**Work instruction:**
Excluding pictures, give the entries again exactly as they appear.

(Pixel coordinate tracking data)
────────────────────────────────────────
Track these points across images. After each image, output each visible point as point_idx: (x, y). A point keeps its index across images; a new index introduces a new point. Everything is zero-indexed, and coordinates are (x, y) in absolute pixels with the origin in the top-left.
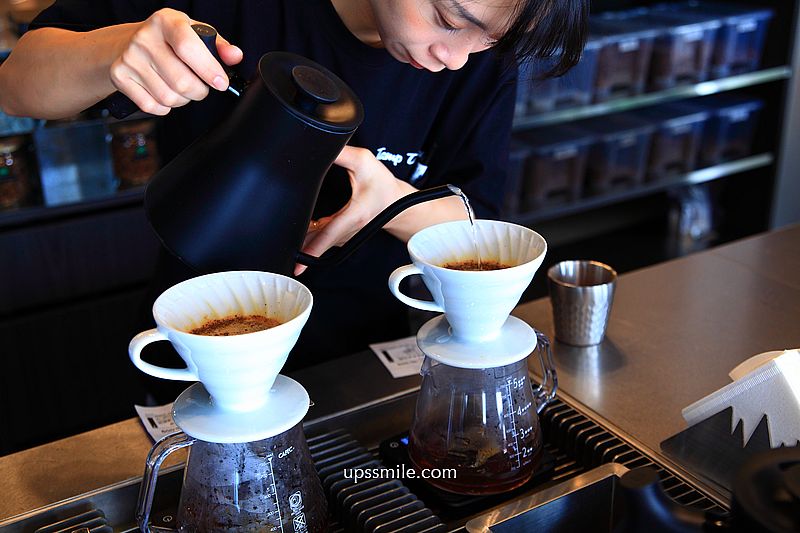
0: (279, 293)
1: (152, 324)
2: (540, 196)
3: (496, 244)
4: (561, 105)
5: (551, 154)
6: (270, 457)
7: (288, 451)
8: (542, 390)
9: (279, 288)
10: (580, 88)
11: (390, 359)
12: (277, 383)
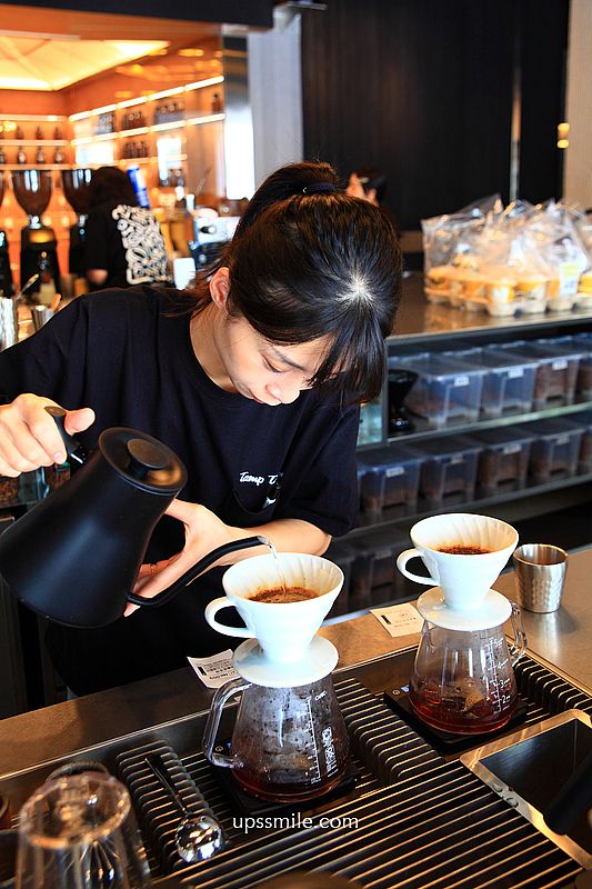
0: (315, 571)
1: (222, 593)
2: (492, 484)
3: (478, 533)
4: (507, 411)
5: (501, 450)
6: (309, 698)
7: (323, 694)
8: (514, 649)
9: (315, 567)
10: (523, 399)
11: (387, 621)
12: (314, 640)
────────────────────────────────────────
**Result of the exercise:**
Track these points across images. After each image, output each visible point as point_idx: (x, y). A point keeps its index across images; a new index introduces a new point. Everything is zero-indexed, and coordinates are (x, y) in absolute pixels with the origin in the top-left.
0: (279, 293)
1: (152, 324)
2: (540, 196)
3: (496, 244)
4: (561, 105)
5: (551, 154)
6: (270, 457)
7: (288, 451)
8: (542, 390)
9: (279, 288)
10: (580, 88)
11: (390, 359)
12: (277, 383)
0: (315, 571)
1: (222, 593)
2: (492, 484)
3: (478, 533)
4: (507, 411)
5: (501, 450)
6: (309, 698)
7: (323, 694)
8: (514, 649)
9: (315, 567)
10: (523, 399)
11: (387, 621)
12: (314, 640)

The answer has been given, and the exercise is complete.